Books Reviews

A Writer’s Life: The Margaret Laurence Lectures

The cover of the book A Writer's Life: The Margaret Laurence Lectures


For anyone who loves great literature — or aspires to write it — this is an essential collection, full of insight, wisdom, humour, and candour from Canada’s most important and beloved literary figures.

For the past twenty-five years, the Writers’ Trust of Canada‘s annual lecture series, the Margaret Laurence Memorial Lecture, has invited some of Canada’s most prominent authors to discuss the theme of “A Writer’s Life” in front of their peers. Hugh MacLennan, Mavis Gallant, Timothy Findley, W.O. Mitchell, Pierre Berton, P.K. Page, Dorothy Livesay, Alistair MacLeod, and Margaret Atwood, among others, have shared the personal challenges they faced in forging their own paths as writers, at a time when such a career was still unusual in this country. 

Intimate, frank, and revealing in tone, their lectures — collected for the first time in celebration of the series’ twenty-fifth anniversary — provide a unique account of a period when a national writing community was just being formed, and give us unprecedented access to the heroes and heroines of Canadian literature as they share their insights into their work, the profession of writing, the growing canon of our literature, and the cultural history of our country.
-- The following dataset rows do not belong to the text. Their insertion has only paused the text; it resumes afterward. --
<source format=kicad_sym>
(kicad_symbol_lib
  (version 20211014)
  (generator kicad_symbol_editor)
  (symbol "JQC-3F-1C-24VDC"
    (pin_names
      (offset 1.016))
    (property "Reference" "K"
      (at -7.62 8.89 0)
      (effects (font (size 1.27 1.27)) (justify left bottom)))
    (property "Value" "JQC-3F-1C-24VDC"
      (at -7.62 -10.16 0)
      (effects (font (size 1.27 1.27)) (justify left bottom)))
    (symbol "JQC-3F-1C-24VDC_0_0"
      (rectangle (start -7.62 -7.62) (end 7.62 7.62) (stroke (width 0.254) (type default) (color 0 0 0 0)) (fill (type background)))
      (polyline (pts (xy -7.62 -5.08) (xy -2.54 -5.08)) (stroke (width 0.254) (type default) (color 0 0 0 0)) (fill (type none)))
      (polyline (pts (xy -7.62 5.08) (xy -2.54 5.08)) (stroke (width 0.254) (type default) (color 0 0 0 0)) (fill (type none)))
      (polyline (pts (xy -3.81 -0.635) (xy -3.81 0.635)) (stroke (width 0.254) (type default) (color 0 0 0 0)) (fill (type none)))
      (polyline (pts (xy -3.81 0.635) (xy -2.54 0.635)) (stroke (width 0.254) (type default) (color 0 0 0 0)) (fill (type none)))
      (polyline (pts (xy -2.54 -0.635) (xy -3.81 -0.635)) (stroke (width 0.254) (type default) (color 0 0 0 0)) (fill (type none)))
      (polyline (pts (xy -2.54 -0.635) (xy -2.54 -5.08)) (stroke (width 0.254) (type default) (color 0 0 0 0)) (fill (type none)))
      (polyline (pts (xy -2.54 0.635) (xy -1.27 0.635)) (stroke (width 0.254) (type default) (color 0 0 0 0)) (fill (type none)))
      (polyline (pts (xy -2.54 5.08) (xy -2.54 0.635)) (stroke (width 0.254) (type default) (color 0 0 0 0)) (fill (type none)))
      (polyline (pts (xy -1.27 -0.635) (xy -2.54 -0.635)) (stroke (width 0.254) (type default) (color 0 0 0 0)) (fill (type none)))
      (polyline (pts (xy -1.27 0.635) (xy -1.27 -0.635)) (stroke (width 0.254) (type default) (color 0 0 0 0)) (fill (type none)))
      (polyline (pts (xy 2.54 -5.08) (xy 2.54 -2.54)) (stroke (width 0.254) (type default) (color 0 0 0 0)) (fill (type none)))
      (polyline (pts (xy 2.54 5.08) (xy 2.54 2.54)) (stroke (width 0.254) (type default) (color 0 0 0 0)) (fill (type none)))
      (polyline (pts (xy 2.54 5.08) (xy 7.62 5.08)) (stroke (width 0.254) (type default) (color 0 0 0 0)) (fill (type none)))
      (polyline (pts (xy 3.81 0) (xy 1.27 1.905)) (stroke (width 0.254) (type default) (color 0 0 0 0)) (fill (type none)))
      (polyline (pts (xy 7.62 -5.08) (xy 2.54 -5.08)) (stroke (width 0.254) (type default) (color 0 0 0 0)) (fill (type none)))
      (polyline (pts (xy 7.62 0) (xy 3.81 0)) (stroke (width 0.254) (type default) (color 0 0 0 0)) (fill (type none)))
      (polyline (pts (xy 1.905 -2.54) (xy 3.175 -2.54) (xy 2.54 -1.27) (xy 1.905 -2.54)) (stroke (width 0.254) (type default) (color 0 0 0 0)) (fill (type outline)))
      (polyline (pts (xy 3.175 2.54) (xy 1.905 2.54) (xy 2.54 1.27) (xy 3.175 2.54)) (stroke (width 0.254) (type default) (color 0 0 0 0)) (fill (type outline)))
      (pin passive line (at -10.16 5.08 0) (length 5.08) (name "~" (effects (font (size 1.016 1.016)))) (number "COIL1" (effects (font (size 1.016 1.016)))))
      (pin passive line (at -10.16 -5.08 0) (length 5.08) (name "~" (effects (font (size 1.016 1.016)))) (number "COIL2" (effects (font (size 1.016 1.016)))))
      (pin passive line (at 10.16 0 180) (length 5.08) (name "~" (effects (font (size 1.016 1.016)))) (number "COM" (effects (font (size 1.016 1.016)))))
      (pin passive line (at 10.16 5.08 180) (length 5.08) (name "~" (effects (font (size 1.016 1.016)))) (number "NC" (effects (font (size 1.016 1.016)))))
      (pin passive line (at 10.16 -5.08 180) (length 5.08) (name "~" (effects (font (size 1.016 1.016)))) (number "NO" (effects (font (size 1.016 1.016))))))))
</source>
I had never given a thought to Canadian writers until I found the website Canadian Poetry Online. Until then, I had viewed poems by them and American writers as one category.
When I posted her poem on my blog, the Canadian poet Karen Shenfield commented on it. She mentioned her colleagues in that comment. Ever since I have tried to learn more about the writers in Canada.
I started reading about writers’ lives this year because I wanted to improve my writing schedule. I did not deliberately choose A Writer’s Life: The Margaret Laurence Lectures. I came to know of this anthology during my search for books about writers.
It contains the experiences and insights of many Canadian writers. While some have stayed strictly on topic, some have veered off tangent. However, every one of them has something relevant to say.
Some have talked a lot about Canadian history. In those parts, my interest flagged and my reading slowed down. However, I liked the book and will read it again in the future.

Background information:

The Writers’ Trust of Canada, founded in 1976 by five notable Canadian authors – Margaret Atwood, Pierre Berton, Graeme Gibson, Margaret Laurence, and David Young – supports the writing community in Canada.
Pierre Berton proposed creating a lecture series to have Canadian writers contemplate their lives and share insights about their work and their community. Accordingly, since 1987, the Trust has commissioned a senior Canadian author to deliver a lecture on the topic “A Writer’s Life.”
Named in honour of Margaret Laurence, one of Canada’s most esteemed and beloved authors, the lectures are presented at the Writers’ Union of Canada‘s Annual General Meeting.
This anthology was published by McClelland & Stewart on the occasion of the 25th anniversary of the lecture series.